▸ ASSIGNMENT
The job is to output exactly the lines that run from the start of the entries through the line containing "index tip: (381, 199)", pictures omitted.

Keypoint text descriptions

--------------------------------------------------

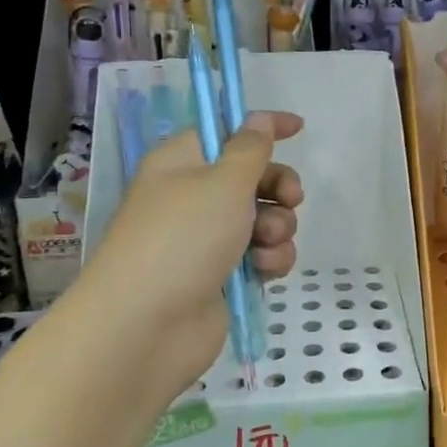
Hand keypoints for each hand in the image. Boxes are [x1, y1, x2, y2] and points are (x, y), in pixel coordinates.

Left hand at [76, 111, 304, 402]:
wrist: (147, 327)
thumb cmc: (183, 239)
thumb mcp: (223, 182)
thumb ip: (250, 148)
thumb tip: (258, 119)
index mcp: (182, 163)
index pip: (225, 131)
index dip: (261, 127)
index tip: (299, 128)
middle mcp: (193, 197)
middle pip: (251, 177)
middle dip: (278, 187)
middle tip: (290, 199)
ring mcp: (207, 239)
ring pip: (262, 219)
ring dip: (277, 227)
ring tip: (266, 243)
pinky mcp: (221, 276)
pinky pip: (260, 255)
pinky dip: (269, 259)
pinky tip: (264, 270)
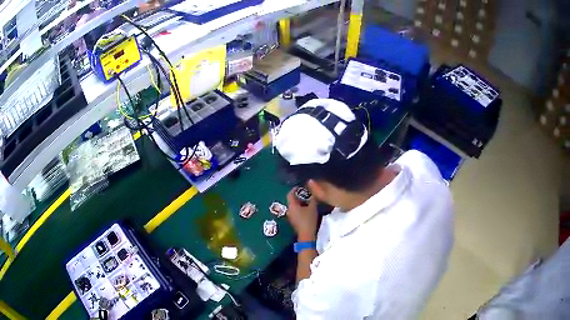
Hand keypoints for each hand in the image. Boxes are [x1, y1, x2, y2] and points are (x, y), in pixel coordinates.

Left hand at [286, 188, 318, 241]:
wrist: (307, 235)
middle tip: (306, 193)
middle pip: (292, 200)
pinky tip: (307, 209)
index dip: (294, 189)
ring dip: (299, 203)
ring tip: (308, 200)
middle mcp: (289, 210)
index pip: (290, 194)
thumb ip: (312, 198)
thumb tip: (313, 190)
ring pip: (294, 206)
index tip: (300, 186)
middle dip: (298, 196)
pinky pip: (295, 211)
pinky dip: (300, 208)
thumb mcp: (313, 207)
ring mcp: (291, 216)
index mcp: (291, 205)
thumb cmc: (309, 219)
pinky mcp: (293, 221)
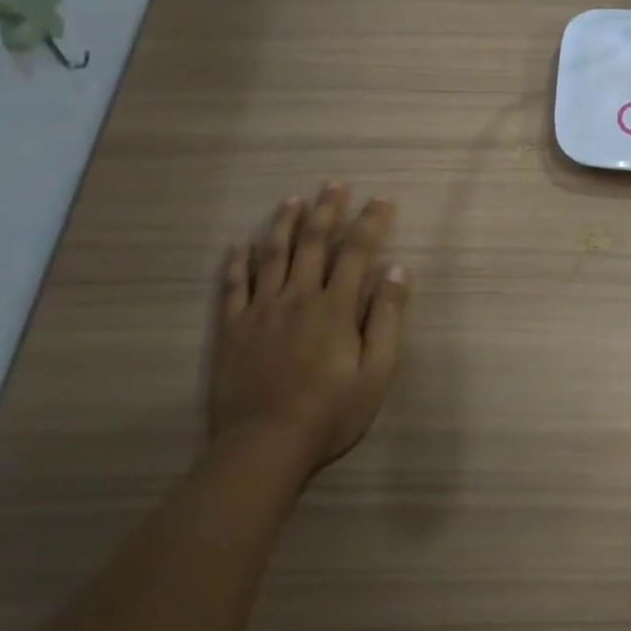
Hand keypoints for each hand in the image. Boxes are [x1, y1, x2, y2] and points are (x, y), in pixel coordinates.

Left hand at [212, 184, 409, 472]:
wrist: (264, 445)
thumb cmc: (329, 413)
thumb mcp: (376, 372)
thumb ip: (386, 318)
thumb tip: (397, 270)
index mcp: (334, 307)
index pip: (356, 251)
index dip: (370, 222)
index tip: (381, 199)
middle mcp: (297, 297)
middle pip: (312, 242)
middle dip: (326, 209)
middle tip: (335, 184)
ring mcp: (260, 310)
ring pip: (271, 254)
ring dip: (284, 223)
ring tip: (293, 199)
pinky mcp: (232, 328)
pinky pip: (232, 285)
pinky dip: (237, 261)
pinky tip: (241, 245)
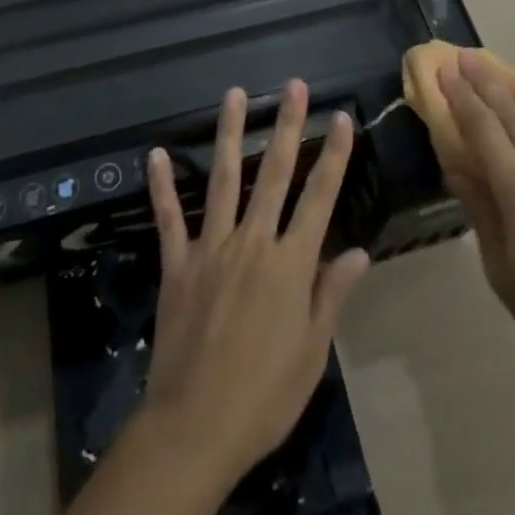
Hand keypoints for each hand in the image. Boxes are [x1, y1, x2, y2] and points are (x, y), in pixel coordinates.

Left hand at [141, 82, 368, 486]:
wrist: (195, 427)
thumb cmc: (264, 396)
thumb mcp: (311, 351)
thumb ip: (331, 294)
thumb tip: (358, 251)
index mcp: (291, 264)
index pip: (320, 197)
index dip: (333, 155)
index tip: (341, 117)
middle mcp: (253, 242)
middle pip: (274, 173)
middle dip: (286, 125)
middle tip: (293, 86)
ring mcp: (211, 248)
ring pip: (223, 179)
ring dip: (230, 134)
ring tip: (234, 95)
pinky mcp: (177, 264)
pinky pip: (170, 218)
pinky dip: (162, 186)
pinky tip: (156, 154)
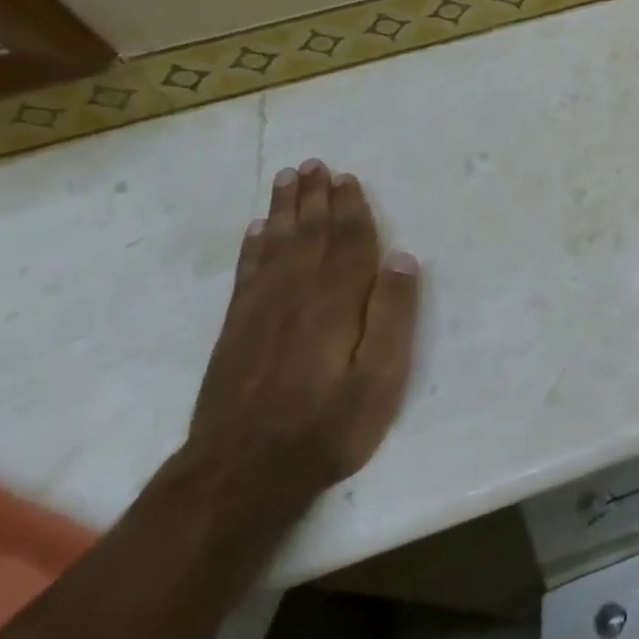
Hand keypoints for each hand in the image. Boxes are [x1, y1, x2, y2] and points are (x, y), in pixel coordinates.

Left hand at [189, 160, 419, 501]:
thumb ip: (393, 315)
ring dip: (283, 210)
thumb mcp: (380, 377)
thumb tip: (403, 258)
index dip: (350, 208)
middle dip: (314, 197)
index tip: (348, 177)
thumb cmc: (327, 426)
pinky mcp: (235, 331)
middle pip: (308, 234)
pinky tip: (256, 231)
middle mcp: (296, 294)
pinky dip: (253, 247)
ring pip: (275, 245)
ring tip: (287, 179)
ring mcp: (260, 311)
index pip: (347, 242)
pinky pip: (246, 273)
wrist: (240, 475)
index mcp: (336, 302)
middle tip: (314, 164)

--------------------------------------------------

▸ SOLUTION FOR THIS EXERCISE
Hand keypoints for each hand in the image. Boxes are [x1, y1, x2, y2] and points are (x, y), in pixel coordinates.

Left hand at [76, 111, 304, 402]:
wrist: (147, 327)
thumb cmc: (183, 239)
thumb mcp: (223, 182)
thumb ip: (250, 148)
thumb tip: (258, 119)
index mcp: (182, 163)
index pip: (225, 131)
index dip: (261, 127)
index tip: (299, 128)
middle mcp: (193, 197)
middle pip: (251, 177)
middle dip: (278, 187)
middle tip: (290, 199)
ring mcp: (207, 239)
ring pip: (262, 219)
ring dip: (277, 227)
ring tip: (266, 243)
pinky mcp: (221, 276)
pinky pip: (260, 255)
pinky dip: (269, 259)
pinky tip: (264, 270)
Hand keypoints for each hand in the image. Boxes are [x1, y1, x2, y2] and points are (x, y), in pixel coordinates.

Left hand at [286, 188, 318, 241]:
wrist: (307, 235)
middle tip: (306, 193)
middle pip: (292, 200)
pinky tip: (307, 209)
index dip: (294, 189)
ring dip: (299, 203)
ring tip: (308, 200)
middle mcp: (289, 210)
index pip: (290, 194)
thumb ip: (312, 198)
thumb tip: (313, 190)
ring pip: (294, 206)
index tip: (300, 186)
middle dip: (298, 196)
pinky pip: (295, 211)
pinky dip: (300, 208)
thumb mcp: (313, 207)
ring mcp: (291, 216)
index mcp: (291, 205)
thumb cmc: (309, 219)
pinky mcp: (293, 221)
Hand keypoints for each hand in the image. Boxes are [x1, y1, x2, y2] and points are (x, y), in pixel coordinates.

Left hand at [212, 184, 409, 472]:
wrist: (264, 445)
thumb cmc: (329, 413)
thumb mcp: (376, 372)
thumb ip: (386, 318)
thumb tip: (397, 270)
index mcp: (334, 307)
index pip: (356, 251)
index dip: (370, 222)
index tip: (381, 199)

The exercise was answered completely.